Defensively, Schierholtz really fits the bill: He has predominately played either left or right field for the bulk of his career, with most of his innings coming in right. In 2011 as a San Francisco Giant Shierholtz played left field and posted a UZR of 2.5 and had an ARM rating of 0.9. In 2013 as a nearly-everyday rightfielder for the Cubs, had an OOZ of 77 and a UZR of 0.2 in 1,041 innings.
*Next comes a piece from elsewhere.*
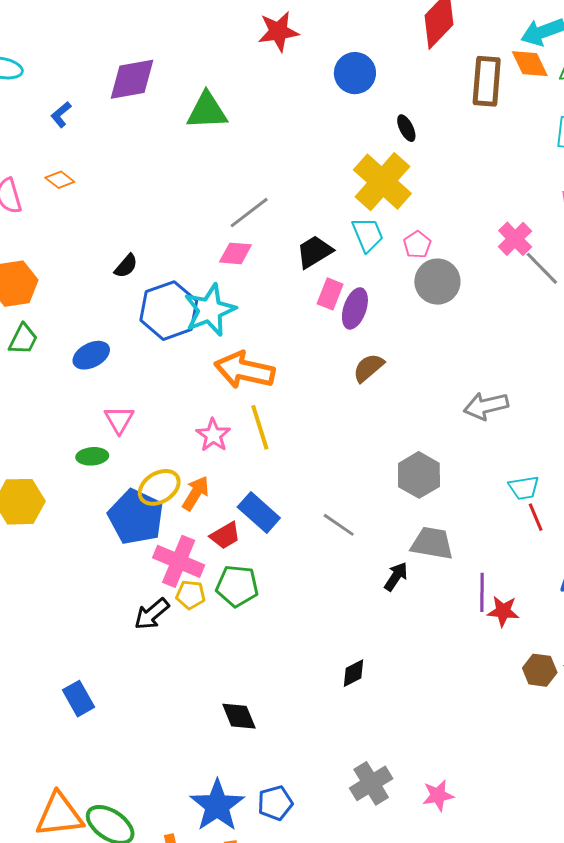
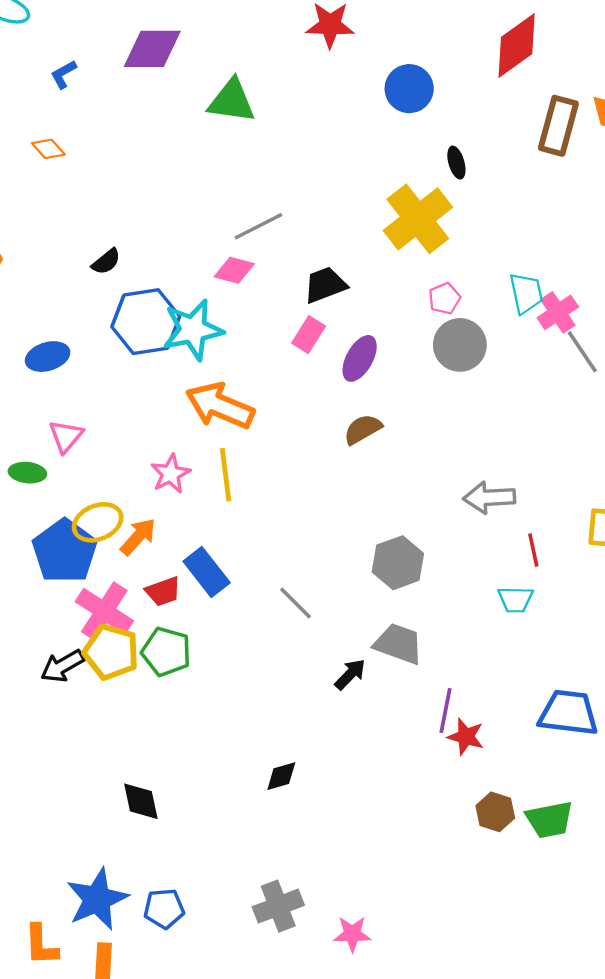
cyan trapezoid: (368, 235) -> (526, 293), moved
pink rectangle: (330, 294) -> (309, 335), moved
red line: (536, 517) -> (533, 550), moved
yellow pentagon: (191, 595) -> (111, 652), size x1.6

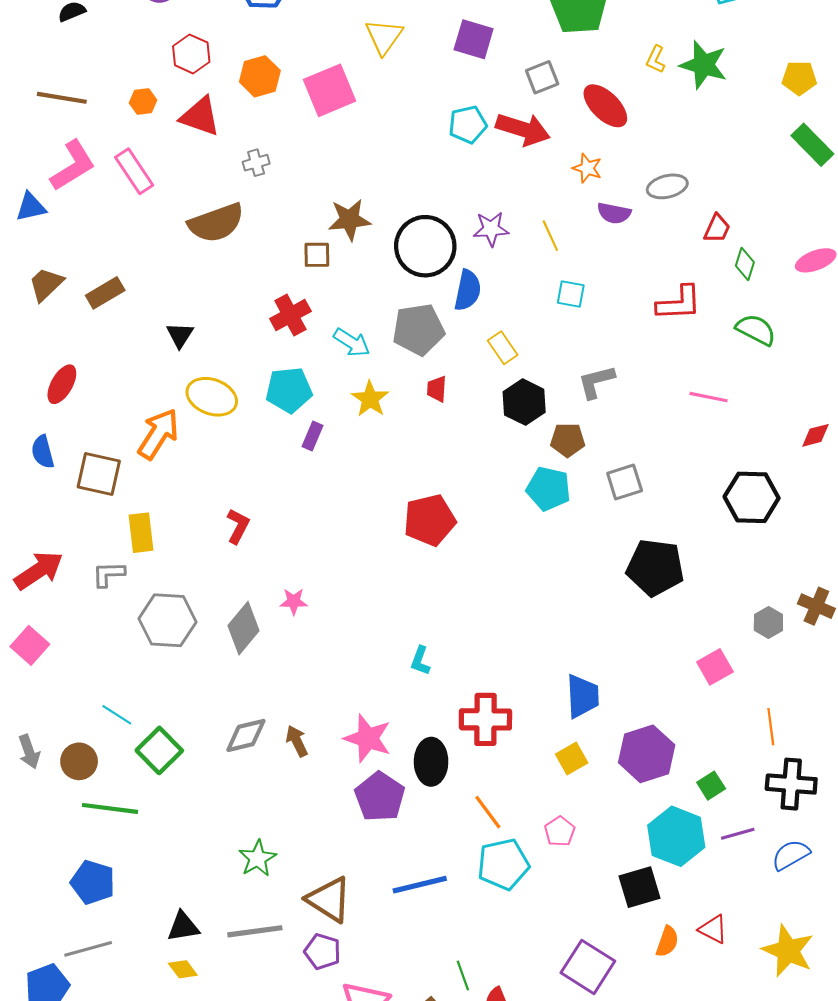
Comparatively, Gold Glove-nominated Andy Dirks had an OOZ of 59 and a UZR of 9.4 in 868.2 innings. Before we all squawk about the disparity between their UZR’s, remember: before 2013, Dirks’ was -4.2 and 1.3.
Also, Ol’ Nate has a pretty good arm.
So, suffice it to say, Schierholtz would not only be a pretty good fit as the lefty side of a platoon with Rajai, but his skills in the outfield would remain nearly consistent as if Dirks were still there. He’s affordable, which means he could possibly resign with the Tigers in the outfield and play a bit in right next season if Torii Hunter isn’t retained.
Lastly, the cost wouldn’t seem to be too great, as probably a minor leaguer or two of varied respectability could get the job done. Epstein and Hoyer seem not to be too picky in terms of the talent received in trades (in regard to position players vs. pitchers), so something could very easily get worked out.
Low-risk, low-cost, high-reward, solid beard. What’s not to like about Nate Schierholtz?